L. Salford quarry back on EPA's hazardous cleanup list
A quarry in Lower Salford, Montgomery County, that has been under the eye of the federal government since 1987 for groundwater contamination vaulted back onto the priority cleanup list yesterday.
A quarry in Lower Salford, Montgomery County, that has been under the eye of the federal government since 1987 for groundwater contamination vaulted back onto the priority cleanup list yesterday.
For the second time since 1990, the defunct three-acre site at 610 Quarry Rd. was placed on an Environmental Protection Agency's priorities list, entitling it to federal cleanup money and remediation, said Roy Seneca, an EPA spokesman.
The site was among 10 others across the country added to the hazardous-waste cleanup list yesterday.
The quarry became a dump for commercial and industrial waste in the 1950s. From 1960 until 1990, a ceramic-tile company in Lansdale disposed sludge and other waste there, Seneca said.
The trigger that caused the EPA to act was the possibility that boron, a by-product of tile-making, might be spreading in groundwater from the site in directions not yet detected, Seneca said.
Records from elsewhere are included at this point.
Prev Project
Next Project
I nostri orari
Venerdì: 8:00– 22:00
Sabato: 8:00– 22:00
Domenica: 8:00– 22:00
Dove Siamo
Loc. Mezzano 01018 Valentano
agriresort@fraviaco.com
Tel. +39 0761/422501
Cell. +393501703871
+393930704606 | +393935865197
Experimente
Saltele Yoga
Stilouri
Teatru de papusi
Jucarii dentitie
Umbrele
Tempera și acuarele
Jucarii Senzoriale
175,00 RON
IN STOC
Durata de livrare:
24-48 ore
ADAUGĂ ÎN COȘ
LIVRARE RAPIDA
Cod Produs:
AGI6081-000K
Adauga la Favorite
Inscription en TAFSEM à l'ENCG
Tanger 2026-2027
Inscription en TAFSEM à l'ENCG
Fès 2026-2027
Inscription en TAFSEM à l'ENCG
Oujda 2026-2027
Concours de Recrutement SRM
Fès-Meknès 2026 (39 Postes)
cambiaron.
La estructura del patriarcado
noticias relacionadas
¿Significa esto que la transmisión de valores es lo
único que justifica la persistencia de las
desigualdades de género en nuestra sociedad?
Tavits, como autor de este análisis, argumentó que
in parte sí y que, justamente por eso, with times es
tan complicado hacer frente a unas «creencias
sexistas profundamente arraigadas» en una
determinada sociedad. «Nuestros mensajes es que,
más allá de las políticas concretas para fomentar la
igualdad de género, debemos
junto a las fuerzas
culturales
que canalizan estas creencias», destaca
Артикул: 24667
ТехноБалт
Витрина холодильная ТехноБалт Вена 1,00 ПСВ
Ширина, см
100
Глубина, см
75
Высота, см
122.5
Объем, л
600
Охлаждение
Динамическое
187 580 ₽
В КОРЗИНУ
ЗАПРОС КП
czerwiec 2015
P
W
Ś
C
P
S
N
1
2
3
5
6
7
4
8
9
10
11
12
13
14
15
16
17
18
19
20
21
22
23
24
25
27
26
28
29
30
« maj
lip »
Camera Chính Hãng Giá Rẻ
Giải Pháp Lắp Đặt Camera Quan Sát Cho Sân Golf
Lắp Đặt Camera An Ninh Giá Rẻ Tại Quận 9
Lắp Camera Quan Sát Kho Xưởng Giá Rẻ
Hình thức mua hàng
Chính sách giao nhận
"No homes or businesses are threatened, but we need to address this groundwater contamination and determine where it could potentially be migrating," he said.
Since the 1980s, the agency has spent $10 million in cleanup at the quarry, including running public water lines to 113 homes whose wells were contaminated within a half-mile radius of the quarry.
With yesterday's action, no new wells were believed to be contaminated, said Seneca and a local official.
"Our wells are not affected by the quarry," said Tony Bellitto, executive director of the North Penn Water Authority. He said most drinking water for the area is piped in from Lake Galena in Bucks County, but 20 percent is from wells that aren't near the quarry.
An EPA time line shows the last studies of the site dated from 2002 and 2007. Those studies indirectly led to yesterday's announcement, but it took a while, Seneca said.
"It took longer than usual because of the history of the site," Seneca said.
The quarry was used to mine shale in the 1900s.
The Lansdale tile company, American Olean, that used the quarry was a subsidiary of National Gypsum Co. until 1990, when it became independent before being absorbed by Armstrong World Industries Inc.
Nancy Spurlock, spokeswoman for the Dallas-based New NGC Inc., whose predecessor, the National Gypsum Co., once owned the site, said her firm has nothing to do with the quarry now.
All ties ended when National Gypsum, a defunct building-supply company, filed for bankruptcy in 1990 and set up a Philadelphia-based trust, which owns the quarry and is responsible for future remediation at the site.
Concern first arose about contamination leaching from the quarry in the late 1980s when studies of nearby private wells showed high levels of boron.
The quarry was on and off the Superfund priority list twice due to disagreement over whether the level of contamination was high enough to cause harm.
Exposure to large amounts of boron for short periods of time can injure the stomach, intestines, liver, kidney, and brain.